Copie da notícia sobre a eleição na Assembleia do Tocantins o trecho que começa em "Nelson Jr./SCO/STFToffoli suspendeu" e vai até "argumentou o ministro.", incluindo essas palavras.

Trecho citado
======

Toffoli suspende eleição antecipada da direção da Assembleia de TO

O princípio representativo impõe que o poder político seja exercido por representantes que espelhem as forças políticas majoritárias na sociedade. Daí que, para cada novo mandato, deve haver uma nova manifestação da vontade dos eleitores, em momento próximo ao início desse mandato, como forma de garantir que os eleitos refletirão a conjuntura presente e os anseios da maioria.

Nelson Jr./SCO/STFToffoli suspendeu também trecho da norma presente na Constituição do Tocantins

Seguindo esse fundamento, o ministro Dias Toffoli, do Supremo Tribunal Federal, suspendeu nesta quinta-feira (25/5) a eleição da mesa diretora da Assembleia Legislativa de Tocantins para o biênio 2025-2026. “A mesa diretora do segundo biênio eleita no início da legislatura pode não vir a refletir as forças políticas majoritárias presentes no início do respectivo mandato, o que vulnera o ideal representativo”, argumentou o ministro.

======

Dados mostrados
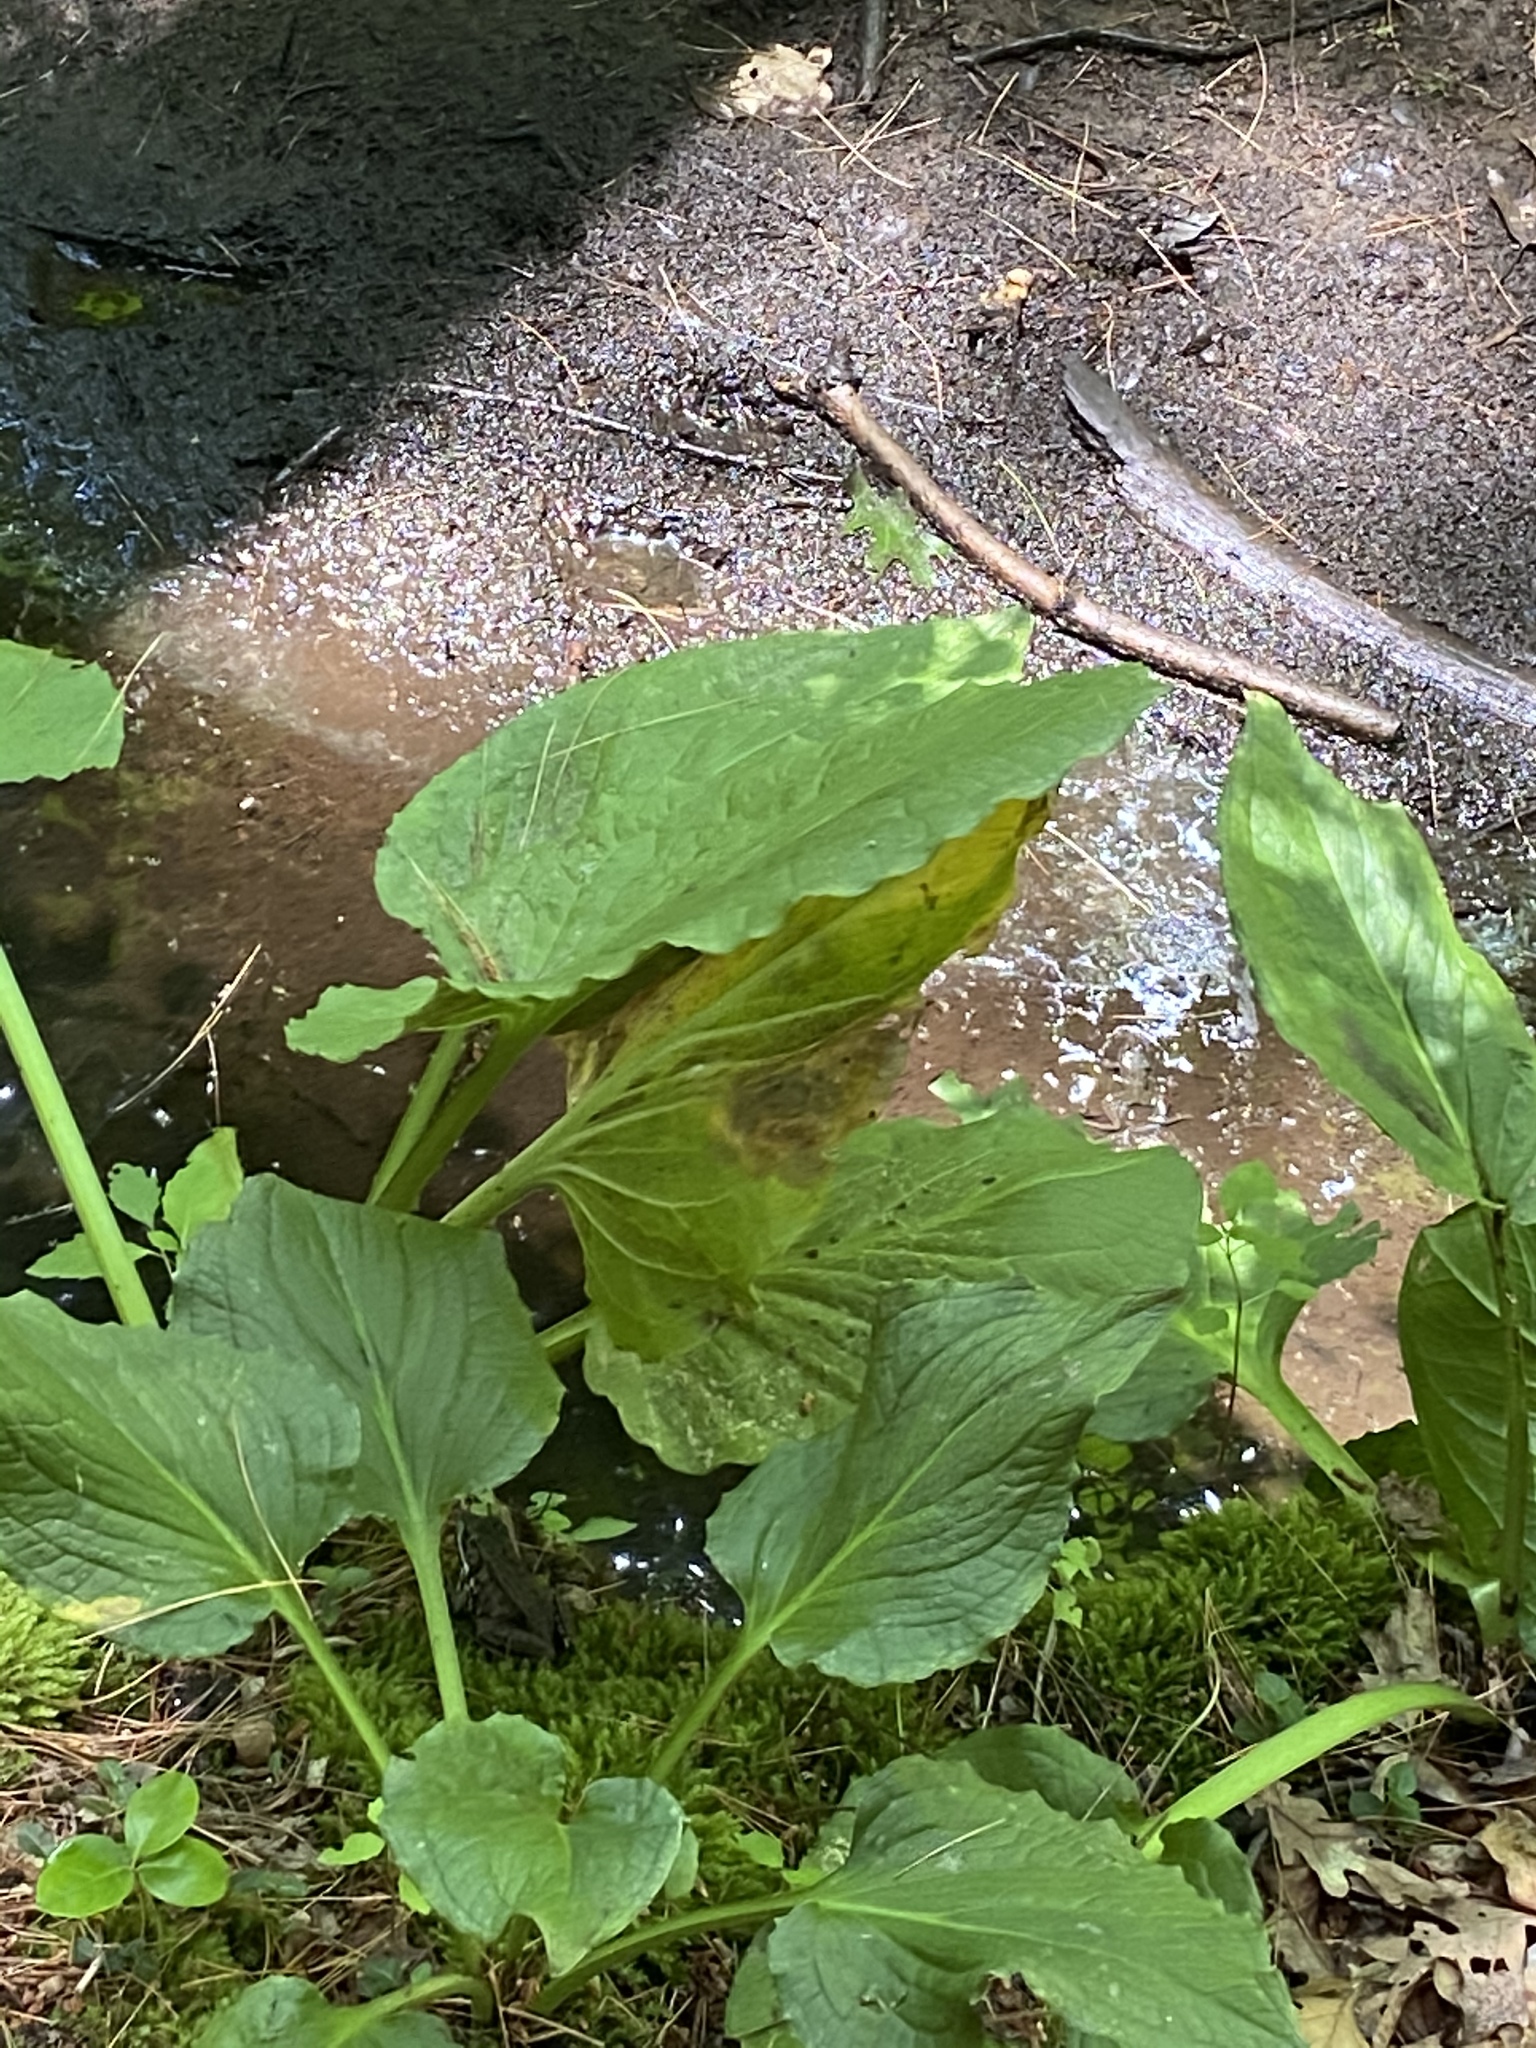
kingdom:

======

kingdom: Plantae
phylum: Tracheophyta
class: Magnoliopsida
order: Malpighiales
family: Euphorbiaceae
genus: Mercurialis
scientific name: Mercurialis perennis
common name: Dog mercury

======

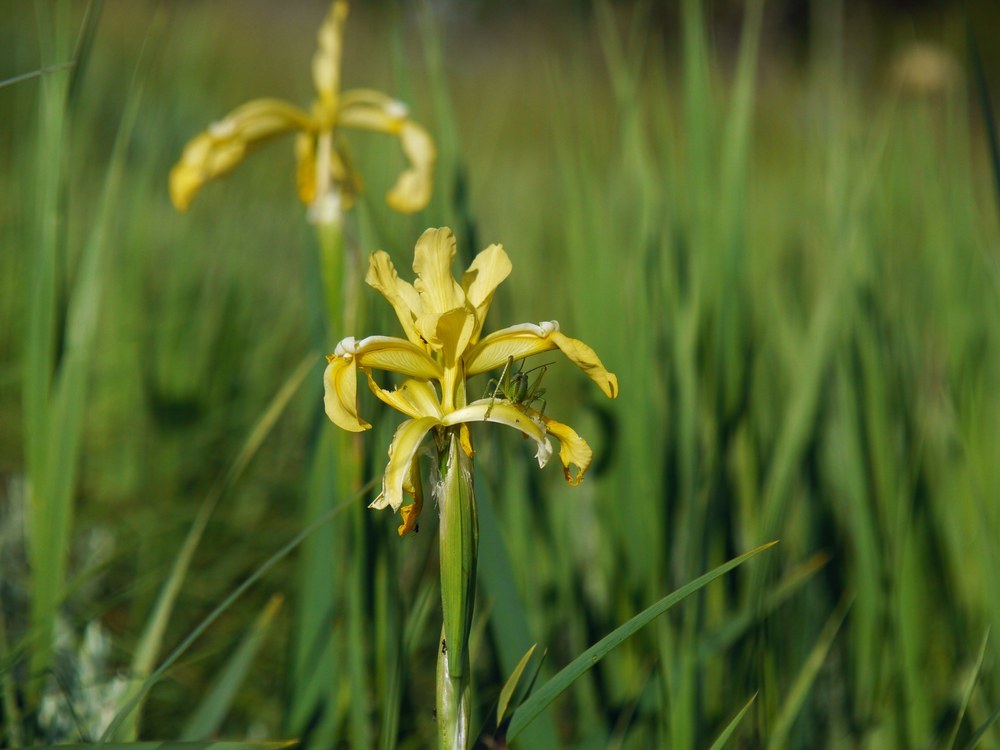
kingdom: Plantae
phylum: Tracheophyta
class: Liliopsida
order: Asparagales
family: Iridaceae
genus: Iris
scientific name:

======

Resposta
Nelson Jr./SCO/STFToffoli suspendeu também trecho da norma presente na Constituição do Tocantins

Seguindo esse fundamento, o ministro Dias Toffoli, do Supremo Tribunal Federal, suspendeu nesta quinta-feira (25/5) a eleição da mesa diretora da Assembleia Legislativa de Tocantins para o biênio 2025-2026. “A mesa diretora do segundo biênio eleita no início da legislatura pode não vir a refletir as forças políticas majoritárias presentes no início do respectivo mandato, o que vulnera o ideal representativo”, argumentou o ministro.